共和党支持者の酒離れはどれほど早いのか?
「若い世代の間では健康やMAHAやルックスマキシング(自身の外見をとことん磨き上げようとするトレンド)への関心が非常に高い」とドナヒューは言う。「飲酒率は過去5〜6年、下がり続けている。それが上の世代に広がるとは思わないが、若い人々の間では今後も下がると思う」
もっともアメリカ全体で同じペースで酒離れが進んでいるわけではない。米世論調査会社ギャラップによれば、共和党支持者の中で酒を飲むと答えた人の割合は2023年には65%だったが、25年には19ポイント減の46%になった。一方、アメリカ全体では62%から54%、8ポイントの減少となった。
党派を問わず若い世代全体の飲酒も減ってはいるが、そのペースは共和党支持者と比べるとゆっくりだ。18〜34歳で酒を飲むと答えた人は23年の59%から25年には50%に減った。民主党支持者は64%から61%とほぼ横ばいだった。
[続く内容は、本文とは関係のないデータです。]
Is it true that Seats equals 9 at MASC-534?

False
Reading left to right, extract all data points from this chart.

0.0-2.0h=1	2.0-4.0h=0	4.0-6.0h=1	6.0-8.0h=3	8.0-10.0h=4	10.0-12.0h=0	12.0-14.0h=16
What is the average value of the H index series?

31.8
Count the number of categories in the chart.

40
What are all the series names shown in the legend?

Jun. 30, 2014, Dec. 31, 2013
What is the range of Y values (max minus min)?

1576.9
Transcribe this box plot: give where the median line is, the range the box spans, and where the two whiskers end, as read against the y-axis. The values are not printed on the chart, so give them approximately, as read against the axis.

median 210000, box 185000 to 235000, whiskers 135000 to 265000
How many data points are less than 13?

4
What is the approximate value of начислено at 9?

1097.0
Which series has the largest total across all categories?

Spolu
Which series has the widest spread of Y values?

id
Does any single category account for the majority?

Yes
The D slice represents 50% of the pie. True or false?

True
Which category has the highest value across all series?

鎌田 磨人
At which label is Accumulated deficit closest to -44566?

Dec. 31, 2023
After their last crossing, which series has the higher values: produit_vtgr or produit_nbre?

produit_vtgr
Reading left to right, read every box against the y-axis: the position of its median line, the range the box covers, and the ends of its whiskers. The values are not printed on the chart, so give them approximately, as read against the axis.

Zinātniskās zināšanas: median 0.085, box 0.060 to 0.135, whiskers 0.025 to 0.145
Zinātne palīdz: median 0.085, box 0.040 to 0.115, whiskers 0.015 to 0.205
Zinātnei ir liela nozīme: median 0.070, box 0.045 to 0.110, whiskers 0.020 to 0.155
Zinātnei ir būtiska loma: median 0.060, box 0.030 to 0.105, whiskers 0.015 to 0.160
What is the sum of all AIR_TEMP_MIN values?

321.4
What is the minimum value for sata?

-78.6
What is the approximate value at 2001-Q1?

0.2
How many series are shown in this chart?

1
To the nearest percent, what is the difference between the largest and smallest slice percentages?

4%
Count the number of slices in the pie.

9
一方で、控えめな量であっても飲酒は体に悪いと考える人が最も少ないのも共和党支持者だ。ギャラップの調査によれば、1日1〜2杯であっても飲酒は健康によくないと考えている人の割合は、共和党支持者では44%だったのに対し、民主党支持者では58%、無党派層では55%だった。
つまり、共和党支持者の飲酒率が下がった理由は健康意識の高まりだけでは説明できない。政治意識の高い保守派の間では、酒を飲まないことは真面目で自制心があること、そしてトランプに近いことの象徴になりつつあるのだ。